Text extract:
┌──
Is he for real? - do people really use a stamped push bike spanner to secure a mill chuck?

Why waste time producing an inferior tool when the real thing is available for less than £10?

I can relate to a bodge in an emergency but in my eyes that's just a waste of effort

Regards Mick


----------



## Water-Mark (28 Jan 2016)

I can see both sides to this myself, it's nice to have good tools and better yet to have ones you made yourself.

Also worth bearing in mind is that this guy makes money from youtube videos so I guess he has to make something.
I thought it was a neat touch that he pokes fun at his own tendency to over engineer things, I suspect it's more a case of "I have the tools so I might as well use them"


----------



## n0legs (28 Jan 2016)

Good find.
Why buy when you can make and benefit from the practice.


----------



## Spindle (28 Jan 2016)

n0legs":1sx6zfq5 said:


> Good find.
> Why buy when you can make and benefit from the practice.



Hi

So you would advocate using your time making your own, (possibly inferior tools), rather than producing a product? (Accepted that the tool is a product - but with limited appeal). A tail stock die holder etc. yes - but a poor quality collet spanner?

Regards Mick


----------



## mind_the_goat (28 Jan 2016)

Spindle":28lhv6au said:


> Hi
> Is he for real? - do people really use a stamped push bike spanner to secure a mill chuck?
> Why waste time producing an inferior tool when the real thing is available for less than £10?
> I can relate to a bodge in an emergency but in my eyes that's just a waste of effort
> ...



You missed the point, the main reason for this video is to show other people how to make stuff.

I was impressed with this:
https://www.youtube.com/watch?v=AuS6HDHc7XE
Can't quite figure out how that works, to me it seems that the inner cube would have to be small enough to fit through the holes, otherwise the corners remain attached.
└──
Data section:
┌──
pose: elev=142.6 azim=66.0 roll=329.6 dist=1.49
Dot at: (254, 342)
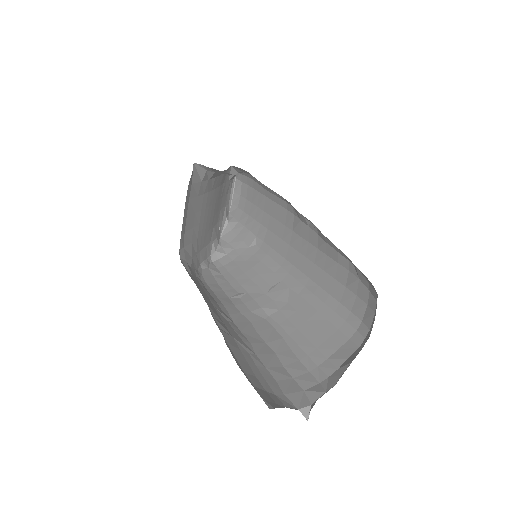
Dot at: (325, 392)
└──
In the forum thread, why does Mick consider making a spanner to secure a mill chuck a waste of effort? Answer in one to three sentences. The lines are separate material with no connection to the forum thread.

Mick thinks the homemade spanner is an inferior tool, and the real thing costs less than £10. He could accept such a bodge only in an emergency.